((

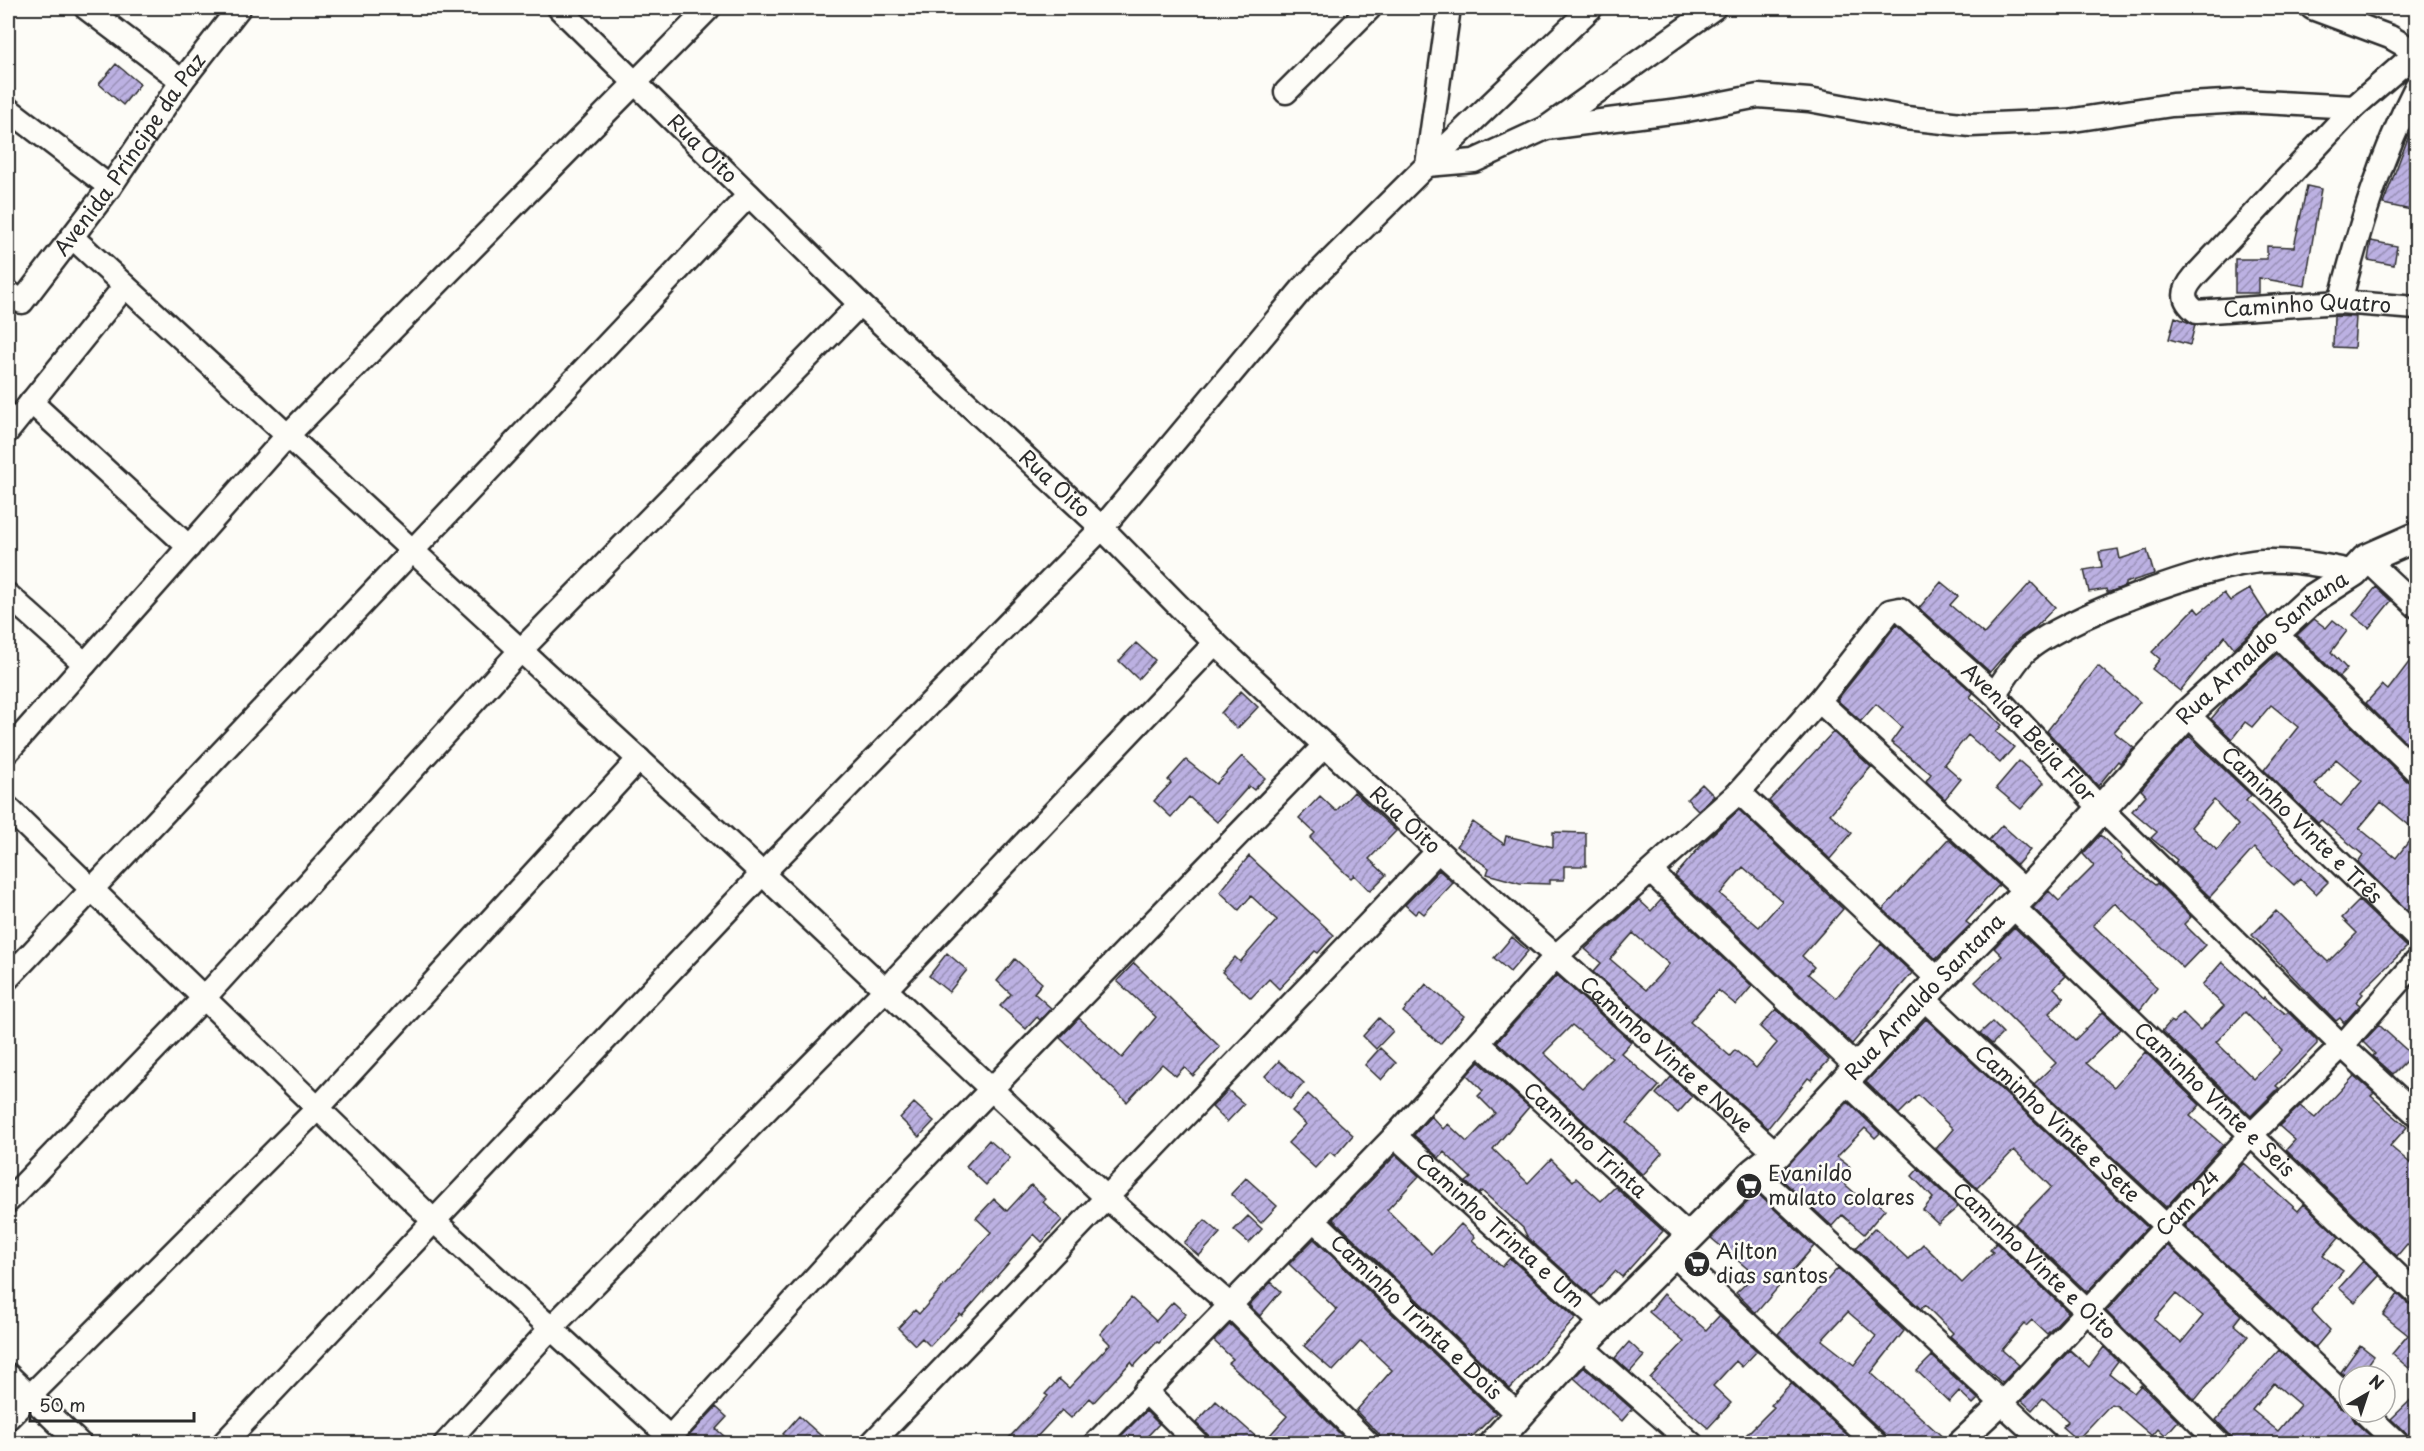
<svg xmlns="http://www.w3.org/2000/svg" width="2424" height="1451" viewBox="0 0 2424 1451" font-family="'Playpen Sans',sans-serif">
	<style>
		.building { fill: url(#building-hatch); stroke: #2b2b2b; stroke-width: 1.5; fill-rule: evenodd }
		.lines { fill: none; stroke-linecap: round; stroke-linejoin: round }
		.minor-casing { stroke: #2b2b2b; stroke-width: 27 }
		.tertiary-casing { stroke: #2b2b2b; stroke-width: 33 }
		.minor { stroke: #fdfcf7; stroke-width: 22 }
		.tertiary { stroke: #fdfcf7; stroke-width: 28 }
		.labels { text-anchor: middle; stroke-width: 5; stroke-linejoin: round; paint-order: stroke }
		.street-label { font-size: 21px; fill: #2b2b2b; stroke: #fdfcf7 }
		.poi-label { font-size: 21px; fill: #2b2b2b; stroke: #fdfcf7; text-anchor: start }
	</style>
	<defs>
		<pattern id="building-hatch" width="6" height="6" patternUnits="userSpaceOnUse" patternTransform="scale(1.5)"><rect width="6" height="6" fill="#bcb1e2"/><path d="M-1 1l2-2M0 6l6-6M5 7l2-2" fill="none" stroke="#9990b7"/></pattern>
	</defs>
	<rect width="100%" height="100%" fill="#fdfcf7"/>
	<filter id="ink" filterUnits="userSpaceOnUse"><feTurbulence type="fractalNoise" baseFrequency=".0167" numOctaves="2"/><feDisplacementMap in="SourceGraphic" scale="12" xChannelSelector="R" yChannelSelector="G"/><feConvolveMatrix kernelMatrix="1 2 1 2 8 2 1 2 1" color-interpolation-filters="sRGB"/></filter>
	<g filter="url(#ink)">
		<path class="building" d="M116 64 140 84 123 105 99 84Z
			M2410 133 2416 134V211L2383 204Z
			M2307 186 2321 189 2305 286 2259 278V293H2235V259H2267V246L2294 247Z
			M2371 241 2397 246 2394 265 2368 260Z
			M2334 316 2356 317 2354 348 2333 347Z
			M2175 317 2195 325 2190 345 2169 339Z
			M2118 549 2120 559 2147 550 2154 574 2125 583V586L2110 592H2107L2106 589 2089 592 2084 570 2102 567 2099 552Z
			M1941 582 1958 596 1950 605 1984 634 2031 582 2055 607 2035 628 2018 639 1990 672 1919 608Z
			M2376 587 2391 601 2369 628 2353 615Z
			M2250 589 2268 617 2234 648 2225 636 2180 691 2152 669 2160 659 2152 652 2195 608 2199 613 2224 593 2230 601Z
			M2314 619 2326 628 2333 620 2347 631 2331 652 2347 669 2339 677 2297 635Z
			M1897 624 1973 693 1970 697 2002 725 1996 732 2014 747 2000 763 1968 735 1944 764 1961 779 1945 799 1926 781 1931 774 1891 742 1902 727 1876 704 1861 721 1837 700Z
			M1136 643 1155 660 1138 679 1119 661Z
			M2416 653V753L2366 703 2382 685 2388 690Z
			M2277 654 2407 781 2416 784V831L2381 802 2359 828 2396 858 2416 832V919L2358 862 2363 855 2321 820 2318 823 2264 770 2298 727 2271 705 2252 727 2245 722 2232 739 2211 719 2228 699ZM2336 759 2362 781 2341 806 2315 785Z
			M2098 666 2140 702 2114 732 2134 748 2120 763 2118 761 2098 786 2047 731Z
			M1241 691 1258 707 1237 729 1221 713Z
			M1833 732 1871 767 1830 814 1852 833 1830 859 1769 801Z
			M2189 736 2251 795 2246 801 2328 882 2316 894 2300 879 2294 885 2254 848 2210 897 2175 863 2177 860 2151 838 2157 832 2132 811 2146 795 2141 790 2145 785ZM2214 800 2238 825 2217 850 2191 827Z
			M1242 756 1265 778 1254 790 1249 786 1217 822 1189 797 1171 817 1154 801 1171 783 1168 780 1186 760 1216 784Z
			M2019 761 2044 783 2021 809 1996 788Z
			M1702 784 1714 796 1698 810 1687 799Z
			M1354 792 1396 831 1369 859 1386 875 1370 891 1354 875 1351 878 1345 873 1310 838 1315 833 1299 818 1320 796 1336 811Z
			M1739 810 1843 909 1802 956 1814 967 1808 974 1836 998 1881 944 1912 973 1852 1044 1675 876 1705 841ZM1743 867 1782 901 1759 927 1720 894Z
			M1473 822 1504 844 1506 836 1553 847V832L1586 833V866H1564V880H1550V884L1520 883 1487 874 1489 868 1457 846Z
			M2002 825 2030 850 2017 865 1989 840Z
			M2100 835 2122 856 2121 858 2155 885 2157 883 2191 917 2184 924 2205 945 2183 968 2115 903 2093 925 2157 988 2140 1010 2033 908 2049 891 2059 901 2094 866 2083 854Z
			M1948 839 1999 885 1966 922 1970 925 1936 959 1883 909Z
			M1249 856 1334 935 1318 953 1315 951 1279 989 1269 979 1251 998 1222 972 1235 957 1240 962 1277 920 1251 896 1239 910 1220 892Z
			M1439 870 1453 883 1424 914 1419 910 1415 914 1405 905Z
			M1639 900 1651 911 1661 900 1752 986 1736 1005 1718 990 1690 1022 1730 1056 1735 1050 1756 1068 1777 1043 1760 1027 1776 1009 1829 1060 1811 1080 1808 1078 1768 1128 1593 972 1601 963 1585 949ZM1633 933 1669 964 1646 990 1610 959Z
			M2359 901 2407 947 2361 992 2363 994 2356 1002 2360 1005 2344 1023 2340 1018 2336 1021 2252 935 2276 911 2328 962 2357 933 2342 918Z
			M2014 927 2066 976 2054 988 2064 998 2049 1013 2075 1040 2103 1012 2121 1029 2086 1063 2114 1087 2145 1052 2200 1105 2190 1116 2223 1145 2166 1207 2034 1084 2056 1063 1975 982 2002 956 1994 948Z
			M1512 937 1528 951 1510 972 1494 958Z
			M947 953 967 970 949 992 929 976Z
			M1015 959 1042 983 1034 993 1051 1008 1040 1020 1037 1017 1026 1029 1000 1006 1011 994 997 981Z
			M2222 962 2263 999 2264 997 2286 1014 2288 1012 2317 1041V1044L2276 1086 2279 1088 2251 1116 2162 1031 2171 1021 2173 1023 2183 1013 2200 1030 2224 1006 2202 985ZM2245 1012 2282 1050 2254 1079 2216 1042Z
			M1134 963 1220 1047 1193 1076 1184 1067 1176 1076 1162 1064 1127 1102 1060 1038 1079 1018 1122 1058 1156 1017 1117 981Z
			M1557 975 1631 1042 1621 1053 1659 1086 1627 1123 1662 1153 1643 1175 1497 1042ZM1572 1025 1612 1058 1582 1088 1544 1053Z
			M1426 984 1464 1016 1440 1044 1403 1012Z
			M1379 1018 1393 1031 1376 1049 1363 1036Z
			M1926 1019 2147 1227 2087 1292 2015 1224 2051 1187 2014 1150 1977 1188 1936 1149 1953 1129 1918 1095 1899 1114 1866 1082Z
			M1992 1022 2003 1033 1992 1044 1980 1033Z
			M2379 1025 2412 1055 2393 1074 2373 1056 2375 1054 2363 1042Z
			M1380 1048 1396 1063 1381 1080 1365 1065Z
			M1279 1061 1304 1083 1290 1099 1265 1076Z
			M1479 1062 1529 1107 1493 1149 1528 1183 1551 1159 1573 1181 1576 1178 1601 1201 1615 1187 1663 1231 1622 1277 1615 1271 1592 1296 1528 1238 1523 1228 1482 1191 1479 1194 1466 1182 1471 1178 1444 1152 1439 1158 1414 1135 1431 1116 1443 1129 1448 1124 1467 1142 1495 1113 1478 1096 1483 1091 1467 1075Z
			M2354 1076 2374 1093 2371 1096 2407 1127 2390 1146 2416 1168V1251L2407 1244 2397 1256 2286 1150 2295 1140 2279 1126 2300 1106 2315 1118Z
			M1671 1077 1692 1097 1678 1113 1656 1094Z
			M1228 1090 1244 1104 1227 1122 1212 1107Z
			M1308 1094 1353 1135 1335 1156 1330 1152 1315 1168 1288 1143 1306 1124 1292 1111Z
			M1848 1102 1880 1133 1875 1138 1865 1128 1837 1157 1850 1167 1840 1180 1866 1203 1871 1197 1885 1209 1864 1234 1842 1215 1832 1226 1777 1175Z
			M914 1103 934 1121 919 1137 900 1118Z
			M989 1140 1010 1158 986 1185 966 1166Z
			M1396 1155 1419 1176 1387 1210 1432 1254 1461 1224 1475 1237 1472 1240 1502 1267 1510 1258 1576 1318 1510 1389 1333 1219Z
			M2244 1163 2298 1211 2304 1204 2339 1237 2323 1256 2343 1271 2311 1310 2330 1330 2315 1348 2185 1226Z
			M1918 1169 1958 1207 1938 1224 1923 1210 1933 1198 1912 1176Z
			M1246 1178 1277 1206 1261 1223 1231 1194Z
			M1031 1185 1046 1199 1043 1202 1062 1220 1042 1242 1034 1234 962 1316 960 1314 930 1346 922 1338 915 1345 898 1328 915 1310 919 1314 991 1232 976 1218 994 1199 1007 1211Z
			M1757 1193 1814 1246 1756 1313 1736 1293 1755 1275 1711 1238Z
			M1248 1216 1262 1229 1249 1243 1234 1230Z
			M1205 1220 1220 1233 1199 1256 1184 1243Z
			M1875 1228 1908 1259 1923 1244 1962 1283 1993 1252 1990 1250 1996 1243 2068 1312 2047 1334 2032 1320 2026 1326 2024 1324 2002 1350 2019 1365 2002 1383 1950 1336 1953 1333 1925 1305 1921 1309 1856 1248Z
			M1314 1239 1496 1413 1466 1443H1382L1379 1434 1356 1411 1392 1370 1361 1341 1333 1371 1304 1346 1337 1310 1289 1264Z
			M2167 1245 2241 1315 2234 1324 2248 1336 2195 1400 2106 1311ZM2176 1294 2203 1316 2181 1343 2154 1320Z
			M2363 1261 2379 1276 2355 1302 2339 1288Z
			M1838 1268 1904 1331 1871 1373 1945 1439V1443H1889L1885 1434 1778 1334ZM1848 1312 1876 1336 1854 1365 1822 1340Z
			M1271 1282 1281 1291 1260 1316 1249 1305Z
			M1664 1294 1706 1330 1719 1316 1757 1351 1742 1367 1736 1361 1713 1386 1731 1403 1708 1428 1650 1378 1684 1342 1649 1312Z
			M2398 1294 2407 1303 2416 1306V1374L2392 1354 2408 1335 2383 1315Z
			M1131 1298 1156 1321 1173 1302 1186 1314 1159 1343 1157 1342 1134 1366 1131 1362 1094 1402 1090 1398 1071 1418 1062 1410 1031 1443H1004L1048 1396 1045 1394 1059 1379 1069 1388 1110 1344 1100 1334Z
			M1230 1324 1349 1443H1211L1208 1435 1196 1423 1216 1401 1263 1443 1287 1416 1228 1363 1233 1359 1214 1341Z
			M1629 1342 1644 1356 1630 1372 1615 1358Z
			M2360 1345 2374 1356 2360 1376H2349V1379L2341 1372Z
			M2104 1347 2118 1361 2109 1373 2134 1393 2141 1385 2178 1421 2165 1436 2158 1429 2152 1436 2117 1406 2111 1404 2077 1440 2062 1427 2068 1421 2043 1398 2032 1410 2022 1401 2070 1350 2089 1367Z
			M2279 1350 2340 1408 2351 1412 2355 1422 2378 1443H2233L2230 1435 2216 1420ZM2274 1383 2300 1405 2278 1431 2252 1410Z
			M1932 1356 1978 1399 1973 1404 1959 1391 1949 1402 1917 1371Z
			M1584 1367 1632 1409 1622 1421 1574 1378Z
			M1791 1383 1856 1443H1738L1774 1407 1771 1405Z
			M2416 1395V1425L2408 1435 2391 1419Z
			M716 1407 727 1417 716 1429 732 1443H692L688 1437Z
			M1146 1411 1159 1424 1141 1443H1114Z
			M799 1416 829 1443H793L783 1434Z"/>
		<g class="lines">
			<defs>
				<g id="minor">
					<path d="M86 8 182 81"/>
					<path id="s1" d="M559 8 860 304 1102 528 1215 643 1438 851 1777 1154"/>
					<path d="M2312 8 2390 37 2416 52"/>
					<path id="s2" d="M2416 53 2354 107 2195 276C2182 291 2181 300 2197 312L2340 302 2416 308"/>
					<path d="M1286 92 1370 8"/>
					<path d="M8 109 110 187"/>
					<path d="M1546 128 1687 110 1758 96 1809 100 1906 118 1971 125 2067 121 2172 105 2242 101 2354 107"/>
					<path d="M1427 165 1474 161 1546 128 1714 8"/>
					<path d="M1427 165 1591 8"/>
					<path d="M72 237 719 833 1106 1197 1229 1304 1369 1444"/>
					<path id="s3" d="M8 292 22 302 110 187 182 81 239 8"/>
					<path d="M2340 302C2359 228 2381 155 2416 87"/>
					<path d="M31 402 189 547"/>
					<path d="M8 431 125 286"/>
					<path d="M2366 559 2416 606"/>
					<path d="M8 595 85 664"/>
					<path d="M2274 632 2416 771"/>
					<path d="M1994 694C2004 681 2013 665 2024 653 2059 619 2213 563 2263 561 2295 560 2323 565 2354 572"/>
					<path d="M1819 701 2026 892"/>
					<path id="s4" d="M2187 714 2416 937"/>
					<path d="M8 751 287 436 709 8"/>
					<path d="M1739 792 1939 980"/>
					<path d="M8 808 433 1220 677 1444"/>
					<path d="M1651 872 1858 1068"/>
					<path id="s5" d="M2012 906 2416 1293"/>
					<path d="M8 978 749 195"/>
					<path id="s6" d="M1923 998 2349 1398"/>
					<path id="s7" d="M1479 1043 1691 1238"/>
					<path id="s8" d="M1845 1081 2087 1311 2220 1444"/>
					<path id="s9" d="M1395 1136 1603 1324"/>
					<path d="M1754 1172 2046 1444"/>
					<path d="M8 1201 204 998 521 650 860 304"/>
					<path id="s10" d="M1314 1220 1518 1415"/>
					<path d="M1674 1255 1876 1444"/>
					<path d="M1581 1346 1692 1444"/>
					<path d="M8 1375 80 1444"/>
					<path d="M1145 1391 1198 1444"/>
					<path d="M2364 1412 2398 1444"/>
					<path d="M8 1418 318 1108 639 759"/>
					<path d="M223 1444 762 874 1102 528 1303 288 1427 165 1449 8"/>
					<path d="M445 1444 551 1328 885 990 1215 643"/>
					<path d="M664 1444 914 1169 1325 745"/>
					<path d="M871 1444 1438 851"/>
					<path id="s11" d="M1095 1444 1395 1136 1556 956 1739 792 1819 701 1890 611 1900 609 1994 694 2102 810 2342 1046 2416 1114"/>
					<path id="s12" d="M1958 1444 2002 1403 2251 1135 2342 1046 2416 962"/>
				</g>
				<g id="tertiary">
					<path id="s13" d="M1493 1444 1581 1346 1754 1172 1777 1154 1939 980 2026 892 2187 714 2312 599 2354 572 2366 559 2416 537"/>
				</g>
			</defs>
			<use href="#minor" class="minor-casing"/>
			<use href="#tertiary" class="tertiary-casing"/>
			<use href="#minor" class="minor"/>
			<use href="#tertiary" class="tertiary"/>
		</g>
	</g>
	<defs>
		<symbol id="supermarket-disc" viewBox="-11 -11 22 22"><circle r="9.5" fill="#2b2b2b" stroke="#fdfcf7"/><path d="M-6-5.5h2.5l.6 2H6L4.5 2H-2.5L-4.4-4H-6ZM-1.5 3.2a1.3 1.3 0 1 0 .1 0ZM3 3.2a1.3 1.3 0 1 0 .1 0Z" fill="#fff"/></symbol>
	</defs>
	<g fill-rule="evenodd">
		<use href="#supermarket-disc" x="1734" y="1171" width="30" height="30"/>
		<use href="#supermarket-disc" x="1682" y="1249" width="30" height="30"/>
	</g>
	<g class="labels">
		<g class="street-label">
			<text dy="7" stroke="none"><textPath href="#s1" startOffset="201">Rua Oito</textPath></text>
			<text dy="7" stroke="none"><textPath href="#s3" startOffset="200">Avenida Príncipe da Paz</textPath></text>
			<text dy="7" stroke="none"><textPath href="#s2" startOffset="468">Caminho Quatro</textPath></text>
			<text dy="7" stroke="none"><textPath href="#s1" startOffset="687">Rua Oito</textPath></text>
			<text dy="7" stroke="none"><textPath href="#s13" startOffset="1108">Rua Arnaldo Santana</textPath></text>
			<text dy="7" stroke="none"><textPath href="#s11" startOffset="1342">Avenida Beija Flor</textPath></text>
			<text dy="7" stroke="none"><textPath href="#s1" startOffset="1173">Rua Oito</textPath></text>
			<text dy="7" stroke="none"><textPath href="#s4" startOffset="160">Caminho Vinte e Três</textPath></text>
			<text dy="7" stroke="none"><textPath href="#s13" startOffset="622">Rua Arnaldo Santana</textPath></text>
			<text dy="7" stroke="none"><textPath href="#s1" startOffset="1524">Caminho Vinte e Nove</textPath></text>
			<text dy="7" stroke="none"><textPath href="#s5" startOffset="280">Caminho Vinte e Seis</textPath></text>
			<text dy="7" stroke="none"><textPath href="#s6" startOffset="184">Caminho Vinte e Sete</textPath></text>
			<text dy="7" stroke="none"><textPath href="#s7" startOffset="144">Caminho Trinta</textPath></text>
			<text dy="7" stroke="none"><textPath href="#s12" startOffset="333">Cam 24</textPath></text>
			<text dy="7" stroke="none"><textPath href="#s9" startOffset="141">Caminho Trinta e Um</textPath></text>
			<text dy="7" stroke="none"><textPath href="#s8" startOffset="261">Caminho Vinte e Oito</textPath></text>
			<text dy="7" stroke="none"><textPath href="#s10" startOffset="141">Caminho Trinta e Dois</textPath></text>
		</g>
		<g class="poi-label">
			<text x="1768" y="1181">Evanildo<tspan x="1768" dy="24">mulato colares</tspan></text>
			<text x="1716" y="1259">Ailton<tspan x="1716" dy="24">dias santos</tspan></text>
		</g>
	</g>
	<rect width="2424" height="1451" fill="none" stroke="#fdfcf7" stroke-width="30"/>
	<rect x="15" y="15" width="2394" height="1421" fill="none" stroke="#2b2b2b" stroke-width="2" filter="url(#ink)"/>
	<g transform="translate(2367 1394) rotate(39)"><circle r="28" fill="#fdfcf7" stroke="#a9a8a5" stroke-width="1.5"/>
	<path d="M0-4.5L10 22L0 15L-10 22Z" fill="#2b2b2b"/>
	<text y="-9" font-size="16" font-weight="bold" text-anchor="middle" fill="#2b2b2b">N</text>
	</g>
	<path d="M30 1412v9h164v-9" fill="none" stroke="#2b2b2b" stroke-width="3"/>
	<text x="39" y="1412" font-size="18" fill="#2b2b2b" stroke="#fdfcf7" stroke-width="4.5" paint-order="stroke">50 m</text>
</svg>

))

■ **WORK TO COMPLETE**: Extract from the listing above the lines between the line containing "M1791 1383 1856" and the line containing "128 1687 110", keeping both of those lines. Output nothing else.

■ **RESPONSE AREA**:
			M1791 1383 1856 1443H1738L1774 1407 1771 1405Z
			M2416 1395V1425L2408 1435 2391 1419Z
			M716 1407 727 1417 716 1429 732 1443H692L688 1437Z
			M1146 1411 1159 1424 1141 1443H1114Z
			M799 1416 829 1443H793L783 1434Z"/>
		<g class="lines">
			<defs>
				<g id="minor">
					<path d="M86 8 182 81"/>
					<path id="s1" d="M559 8 860 304 1102 528 1215 643 1438 851 1777 1154"/>
					<path d="M2312 8 2390 37 2416 52"/>
					<path id="s2" d="M2416 53 2354 107 2195 276C2182 291 2181 300 2197 312L2340 302 2416 308"/>
					<path d="M1286 92 1370 8"/>
					<path d="M8 109 110 187"/>
					<path d="M1546 128 1687 110 1758 96 1809 100 1906 118 1971 125 2067 121 2172 105 2242 101 2354 107"/>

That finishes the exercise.